三月初旬に、京都松本明慶工房さまに修復をお願いした聖観音(しょうかんのん)さまの台座から、古文書が見つかりました。とても達筆です。書いたお方は中興(ちゅうこう)開山(かいさん)の音通(おんつう)上人です。宝暦(ほうれき)二年(1752)とありました。つまり、第十二代円空(えんくう)立恵(りゅうえ)上人の頃から寄付をつのり、正徳(しょうとく)二年(1712)に第十五代海潮音智湛(かいちょうおんちたん)上人が観音堂を再建した後、鐘楼、赤門も建築され、寛延(かんえん)三年(1750)、約三十八年後には第十七代音通上人が本堂を再建され、その音通上人が観音さまの台座に古文書を収められたのだと思われます。

詳しくは分かりませんが、ありとあらゆる仏像や仏具がこの間に整えられたようで、古文書には、「赤地金襴斗帳(あかじきんらんとちょう)一掛(ひとかけ)・・・」と書かれていて、その斗帳は今も残されています。

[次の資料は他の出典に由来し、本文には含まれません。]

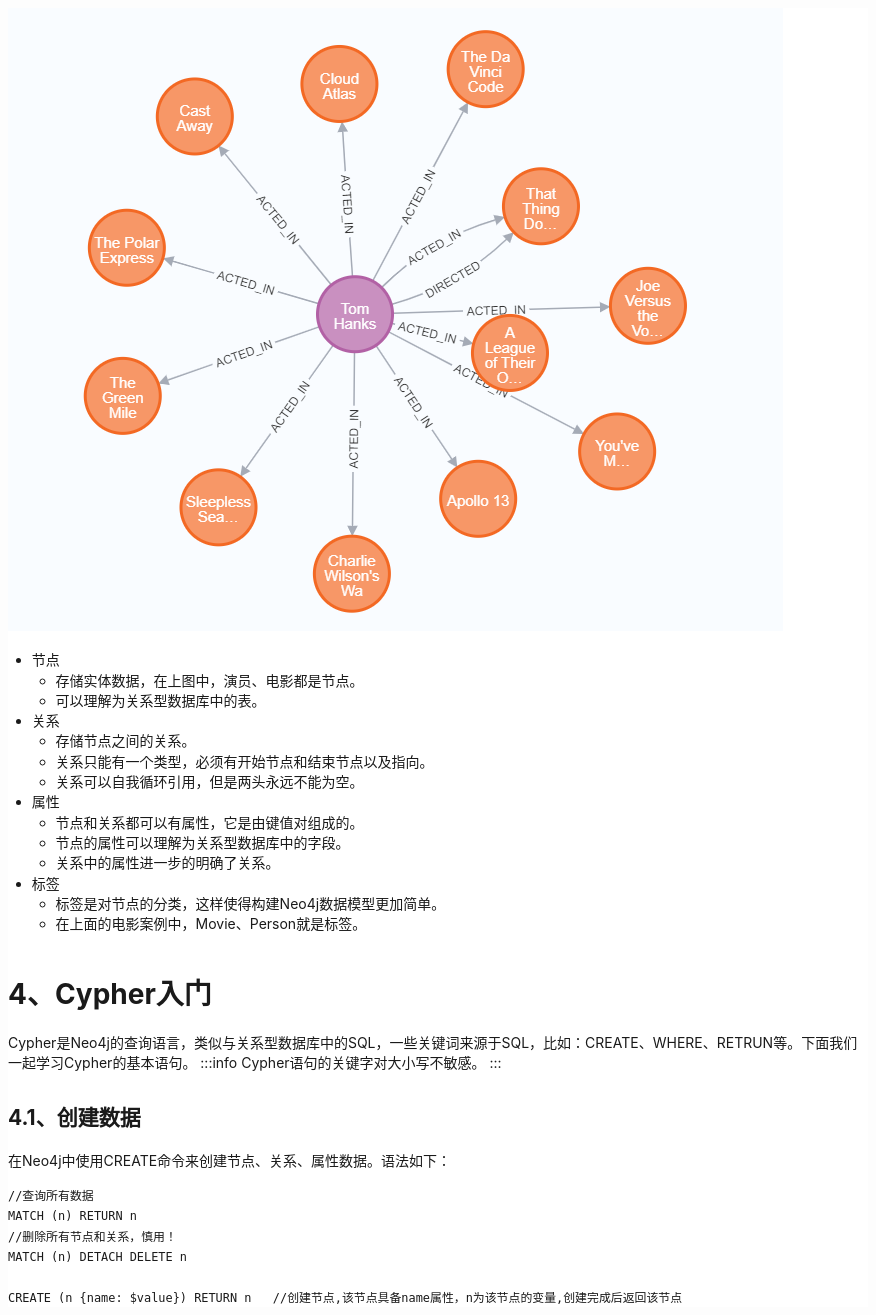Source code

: ![](./assets/image-20240407183435234-200.png)

- 节点 
   - 存储实体数据，在上图中，演员、电影都是节点。
   - 可以理解为关系型数据库中的表。
- 关系 
   - 存储节点之间的关系。
   - 关系只能有一个类型，必须有开始节点和结束节点以及指向。
   - 关系可以自我循环引用，但是两头永远不能为空。
- 属性 
   - 节点和关系都可以有属性，它是由键值对组成的。
   - 节点的属性可以理解为关系型数据库中的字段。
   - 关系中的属性进一步的明确了关系。
- 标签 
   - 标签是对节点的分类，这样使得构建Neo4j数据模型更加简单。
   - 在上面的电影案例中，Movie、Person就是标签。
# 4、Cypher入门
Cypher是Neo4j的查询语言，类似与关系型数据库中的SQL，一些关键词来源于SQL，比如：CREATE、WHERE、RETRUN等。下面我们一起学习Cypher的基本语句。
:::info
Cypher语句的关键字对大小写不敏感。
:::
## 4.1、创建数据
在Neo4j中使用CREATE命令来创建节点、关系、属性数据。语法如下：
```cypher
//查询所有数据
MATCH (n) RETURN n
//删除所有节点和关系，慎用！
MATCH (n) DETACH DELETE n

CREATE (n {name: $value}) RETURN n   //创建节点,该节点具备name属性，n为该节点的变量,创建完成后返回该节点
```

また、調べているうちに、愛知工業大学の岡野先生が寛延三年の本堂の見取り図も書いて下さっていることもわかりました。

本堂は昭和の大戦で爆弾(ばくだん)により屋根が半分吹っ飛んだと聞いております。長い歴史の中、何代にもわたり歴代上人と多くの檀信徒の皆さまに、こうして護持(ごじ)されてきたことは、奇跡的だと思います。

また、観音さまの横に立っておられた二天さま(二体)は平安時代の作であることが判明しました。そして今、とても綺麗に修復して頂いている最中です。

今年は、新型コロナウイルスで五重相伝もどうなるのかと思われましたが、このままいけば開筵(かいえん)出来そうです。立派に修復された観音堂に観音さまをお迎えして、記念の五重相伝となりそうです。

観音さまのご利益を頂ける最高の五重相伝になると思いますので、皆さまどうぞお申し込み下さい、贈五重(先祖代々供養)も、受け付け中です。

観音堂修復工事が完工し、聖観音さまと如意輪(にょいりん)観音さま、三十三体の観音さまが修復された年の記念の五重相伝となります。

とりあえず、六月、七月は三密をさけて八月の施餓鬼会(せがきえ)は山内法要の予定です。

まだまだ新型コロナウイルスの影響もありますので、注意が必要です。

また詳しくは折々にお知らせ致します。みなさまのご健康をお念じ申し上げます。